Chinese observers write rather little about RIC, as if it is of little distinct importance despite summits on the sidelines of larger gatherings. By countenancing RIC, China offers reassurance to Russia at little cost and burnishes its credentials as the driver of cooperation in the “Global South.” What can be discerned in Chinese publications on Russian and Indian foreign policy is a pattern of disregard for triangularity in Asia and warnings against their foreign policy behavior in adjacent areas, whether Central Asia, Southeast Asia, or South Asia. There is no support for diplomacy to manage differences in these sub-regions, just declarations that their unwarranted aspirations are at odds with China’s interests. Russia and China appear as rivals more than as partners.

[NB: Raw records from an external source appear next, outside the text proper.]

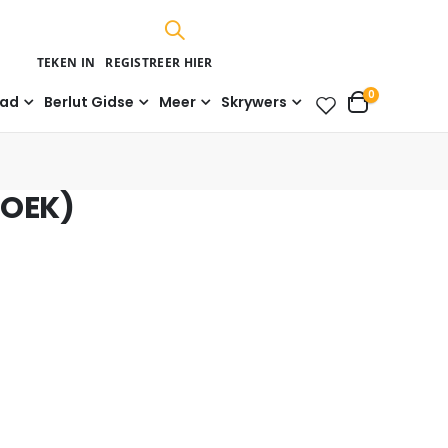
TEKEN IN
REGISTREER HIER
Items
0
aad
Berlut Gidse
Meer
Skrywers
Cart
BOEK)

Recently the Ukraine war and the Quad emerged as forces impacting Chinese thinking. With Russia weakened in Asia and more dependent on China, Beijing feels justified in changing the division of labor in Central Asia, insisting that it is catering to the will of the countries there. In the case of Southeast Asia, Beijing feigns defense of ASEAN centrality, suggesting that New Delhi is interfering with that, either through distorted psychology or in a pact with the US and its allies to win support against China in return for their dubious objectives. Gaining greater asymmetric advantage over Russia in 2022, China pressed its advantage rather than doing more to welcome Putin’s “Turn to the East.” Perceiving India strengthening its hand by joining the Quad, China did not respond by searching for common ground but grew more hostile to India’s foreign policy. In these responses, bolstering RIC proved to be of little interest. Sinocentrism took precedence.